Creative freedom ties everything together. Cinema scripts often come locked in; actors follow directions, deliver lines, and move on. On her YouTube Channel, Bimbo owns the IP. She produces through her setup, often with partners like A3 Studios, but retains control. This lets her experiment. Niche characters like Iya Barakat, with her over-the-top therapy style and Pidgin flair, fit short episodes perfectly. They might not carry a full theatrical feature, but they thrive in viral, repeatable clips. Fans love the consistency; new episodes drop regularly, keeping engagement high. She can pivot based on feedback. A character gets big reactions, so she brings it back. Another flops, it fades. No producer vetoes the next idea.

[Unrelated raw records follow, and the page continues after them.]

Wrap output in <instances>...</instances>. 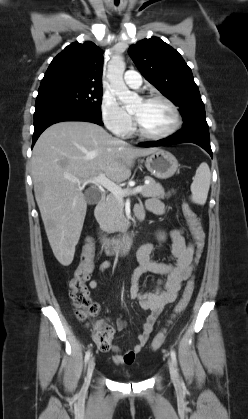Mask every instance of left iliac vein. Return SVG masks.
<instances>
[{"instance_id":"1","label":"left iliac vein","mask_w":248,"mask_h":419,"mask_svg":"<svg viewBox=\"0 0 248 419\" xmlns=\"http://www.w3.org/2000/svg\"><path fill=\"white\" fill-rule=\"evenodd\" d=\"M168 367H169L171 378L175 379L177 377V374H176V371L174 369L173 363L170 359L168 360Z\"/></svg>"}]
</instances>
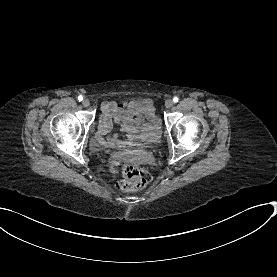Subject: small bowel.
Masks as SVG:
<instances>
[{"mask_svg":"<svg viewBox=\"0 0 277 277\" xmlns=\"http://www.w3.org/2000/svg\"><path fill=\"white\" fill-rule=\"evenodd\" d=\"M105 113L99 118V130L96 134L102 146L116 147L120 141L116 136L105 137L114 125H119L126 135H138L143 138L157 139L160 132V120L156 114L152 100L139 99L124 105L116 102H105L102 105Z\"/></svg>","mask_w":277,"mask_h":277,"instance_id":"c3829d8e","label":"small bowel"}]
</instances>
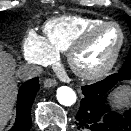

Data drives these decisions. YouTube provides exact numbers: who watches, where they come from, how long they stay, what they skip. Analytics show diaspora viewers in the US, UK, or Canada push higher CPMs, sometimes making up 40% of revenue. This information allows real-time adjustments. If a series episode spikes in Lagos or Abuja, she leans into local humor. If international fans engage more with romance, she balances it. Cinema numbers stay opaque. Producers share estimates, but detailed breakdowns rarely reach actors. Bimbo gets transparency. She sees patterns, tests ideas, and grows the channel accordingly.
This shift reflects a broader change in Nollywood. More creators release directly on YouTube, bypassing cinema politics, high distribution costs, and uncertain returns. Free access draws audiences who skip pricey tickets or streaming subscriptions. For Bimbo, it means building an empire on her terms. From skits and series to full movies like The Homecoming or Where Love Lives, she controls the schedule, the style, and the money flow. Her channel now ranks among the biggest producer-led platforms in the industry.
The results speak clearly. Subscriber growth continues, views pile up, and earnings come in dollars with ongoing potential. While cinema still offers glamour, YouTube provides sustainability. A film might shine bright for weeks in theaters, then fade. On YouTube, the same work keeps working, month after month, year after year. Bimbo Ademoye did not abandon the big screen; she simply found a smarter path. She bypassed the old box office limits and built something that lasts. In doing so, she shows other talents a way forward: own your content, know your audience, and let the platform pay you for as long as people keep watching.
Her story proves that empire-building in entertainment no longer requires waiting for someone else’s green light. It starts with a camera, a good idea, and the courage to upload. The rest follows from there. With millions of views and a growing community, Bimbo Ademoye stands as proof that the digital space can outshine traditional routes when handled right. The queen of YouTube did not stumble into this; she chose it deliberately, and the numbers show she chose wisely.